* **WORK INSTRUCTION**
Each entry should be set down exactly as written, except for any picture it holds.

* **SOURCE RECORDS**

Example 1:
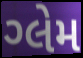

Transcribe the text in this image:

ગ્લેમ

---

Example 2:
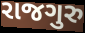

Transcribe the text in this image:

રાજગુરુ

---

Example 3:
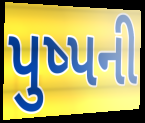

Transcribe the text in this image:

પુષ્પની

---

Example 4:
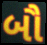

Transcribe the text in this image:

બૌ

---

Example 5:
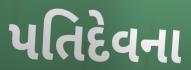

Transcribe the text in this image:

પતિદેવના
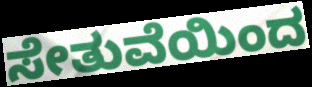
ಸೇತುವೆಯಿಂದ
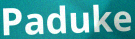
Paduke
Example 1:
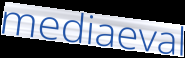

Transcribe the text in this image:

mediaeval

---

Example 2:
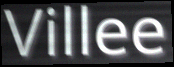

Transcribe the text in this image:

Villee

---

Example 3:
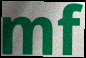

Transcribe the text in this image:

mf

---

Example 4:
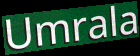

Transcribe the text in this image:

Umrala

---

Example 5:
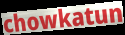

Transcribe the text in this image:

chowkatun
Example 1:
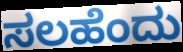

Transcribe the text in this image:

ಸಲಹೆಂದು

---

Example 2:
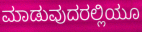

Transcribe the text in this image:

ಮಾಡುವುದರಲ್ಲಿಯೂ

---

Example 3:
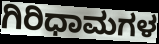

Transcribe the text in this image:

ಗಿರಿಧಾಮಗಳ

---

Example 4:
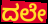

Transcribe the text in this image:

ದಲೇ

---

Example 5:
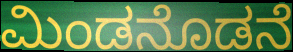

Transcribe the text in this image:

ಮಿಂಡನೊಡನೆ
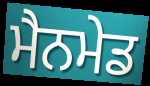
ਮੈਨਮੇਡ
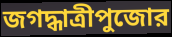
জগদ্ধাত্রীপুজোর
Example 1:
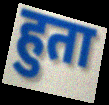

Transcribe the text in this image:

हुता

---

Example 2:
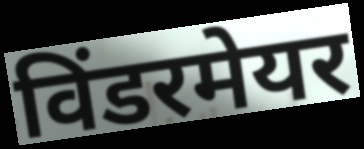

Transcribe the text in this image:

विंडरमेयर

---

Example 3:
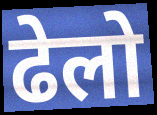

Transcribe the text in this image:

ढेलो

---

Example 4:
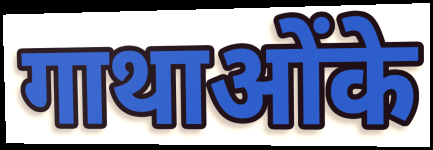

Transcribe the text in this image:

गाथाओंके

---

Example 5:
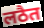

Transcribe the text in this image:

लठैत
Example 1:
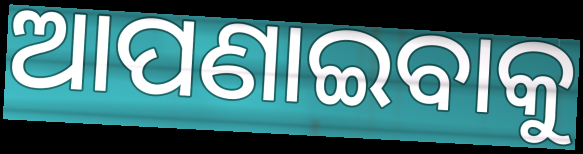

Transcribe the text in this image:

* **EXERCISE RESPONSE**
Example 1:

Transcribe the text in this image:

ગ્લેમ

---

Example 2:

Transcribe the text in this image:

રાજગુરુ

---

Example 3:

Transcribe the text in this image:

પુષ્પની

---

Example 4:

Transcribe the text in this image:

બૌ

---

Example 5:

Transcribe the text in this image:

પતિદેવના
ಸೇತುವೆಯಿಂದ
Paduke
Example 1:

Transcribe the text in this image:

mediaeval

---

Example 2:

Transcribe the text in this image:

Villee

---

Example 3:

Transcribe the text in this image:

mf

---

Example 4:

Transcribe the text in this image:

Umrala

---

Example 5:

Transcribe the text in this image:

chowkatun
Example 1:

Transcribe the text in this image:

ಸಲಹೆಂದು

---

Example 2:

Transcribe the text in this image:

ಮಾಡುವುದರಲ್ಲಿಯೂ

---

Example 3:

Transcribe the text in this image:

ಗಿರಿಧಾಮಗಳ

---

Example 4:

Transcribe the text in this image:

ದಲೇ

---

Example 5:

Transcribe the text in this image:

ಮಿಂಡನೊಡನೆ
ਮੈਨਮੇਡ
জগদ্ধাত্রীপুজোর
Example 1:

Transcribe the text in this image:

हुता

---

Example 2:

Transcribe the text in this image:

विंडरमेयर

---

Example 3:

Transcribe the text in this image:

ढेलो

---

Example 4:

Transcribe the text in this image:

गाथाओंके

---

Example 5:

Transcribe the text in this image:

लठैत
Example 1:

Transcribe the text in this image:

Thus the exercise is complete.